= Daegu Munhwa Broadcasting Corporation =

TV and radio station in South Korea

The Daegu Munhwa Broadcasting Corporation is MBC's local branch for the city of Daegu. The station uses the HLCT callsign.

==History==
Daegu MBC started radio broadcasts on 8 August 1963. On 23 August 1968, Youngnam Television, an MBC TV affiliate, was established, commencing its broadcasts on 18 July 1970, before being merged with the radio company on 30 September 1971. The television assets were held by the SsangYong Group until 1980, when the Policy for Merger and Abolition of the Press forced the conglomerate to sell its shares.

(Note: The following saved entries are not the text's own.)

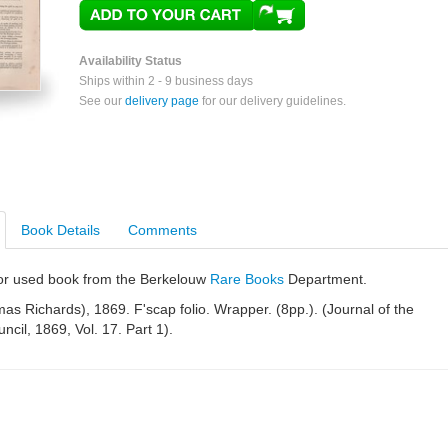
Availability Status
Ships within 2 - 9 business days
See our
delivery page
for our delivery guidelines.
Book Details
Comments
e or used book from the Berkelouw
Rare Books
Department.
s Richards), 1869. F'scap folio. Wrapper. (8pp.). (Journal of the
ncil, 1869, Vol. 17. Part 1).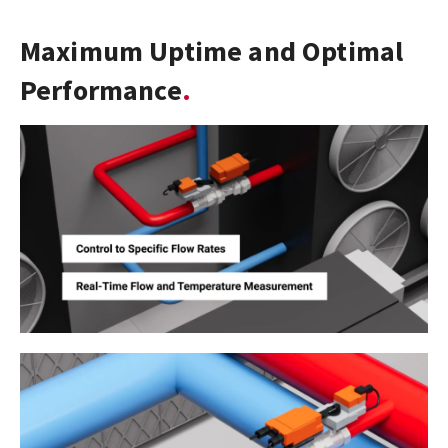
Maximum Uptime and Optimal
Performance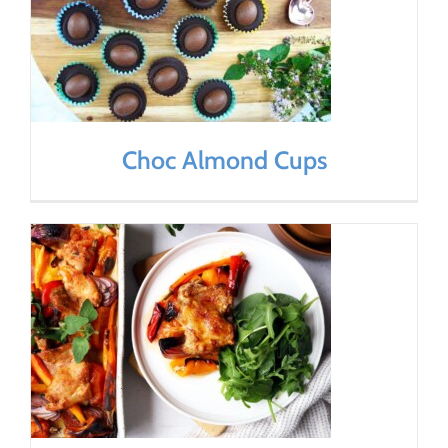
Choc Almond Cups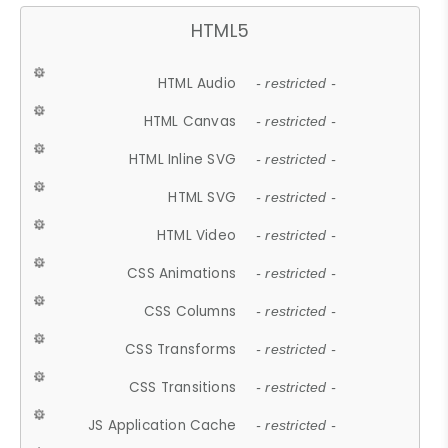
HTML5
HTML Audio
- restricted -
HTML Canvas
- restricted -
HTML Inline SVG
- restricted -
HTML SVG
- restricted -
HTML Video
- restricted -
CSS Animations
- restricted -
CSS Columns
- restricted -
CSS Transforms
- restricted -
CSS Transitions
- restricted -
JS Application Cache
- restricted -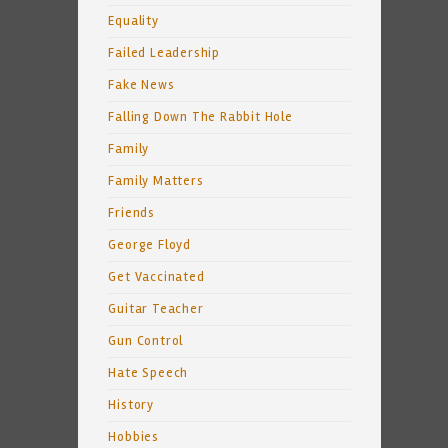
Equality
Failed Leadership
Fake News
Falling Down The Rabbit Hole
Family
Family Matters
Friends
George Floyd
Get Vaccinated
Guitar Teacher
Gun Control
Hate Speech
History
Hobbies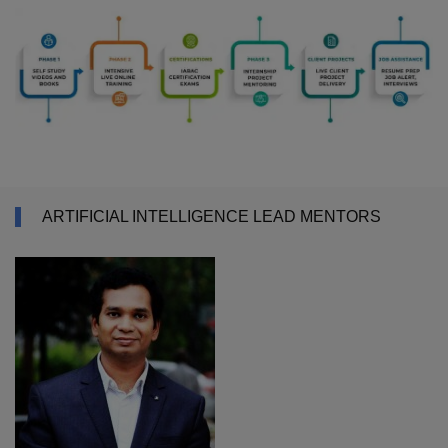
ARTIFICIAL INTELLIGENCE LEAD MENTORS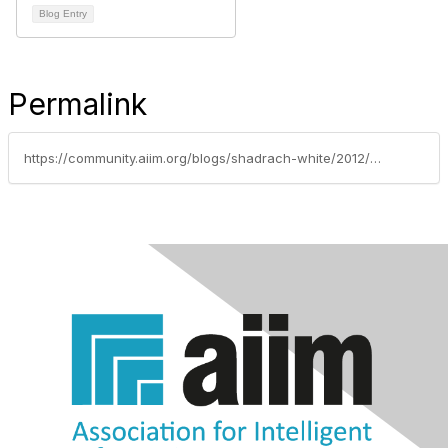
Blog Entry
Permalink
https://community.aiim.org/blogs/shadrach-white/2012/03/19/small-and-medium-business---going-paperless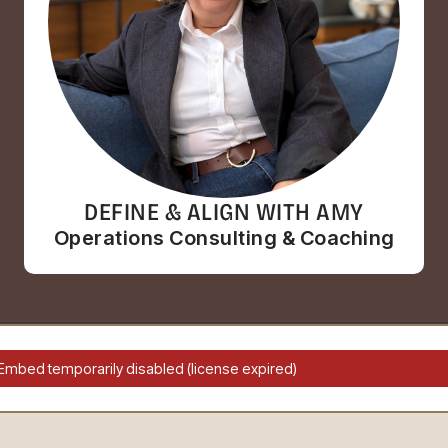
DEFINE & ALIGN WITH AMY
Operations Consulting & Coaching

In 2021, while MBC was planning the creation of the ONE MBC regional dinamization and unification project, a news task force was set up in May of that year to set up a unified news portal for Daegu and Gyeongbuk, with Daegu MBC collaborating with its stations in Pohang and Andong. On 23 August 2021, Daegu MBC started broadcasting from its new facilities at Uksoo-dong. AM radio broadcasts ceased on 19 November 2021, due to declining usage.

==Controversies==
On 10 July 2009, the Korean Communications Commission issued a three-month commercial ban on the television station, due to the refusal of SsangYong in selling its 8% stake. SsangYong had been acquired by Morgan Stanley PE in May 2006 and this was seen as a violation of the broadcasting code, as SsangYong was a foreign entity.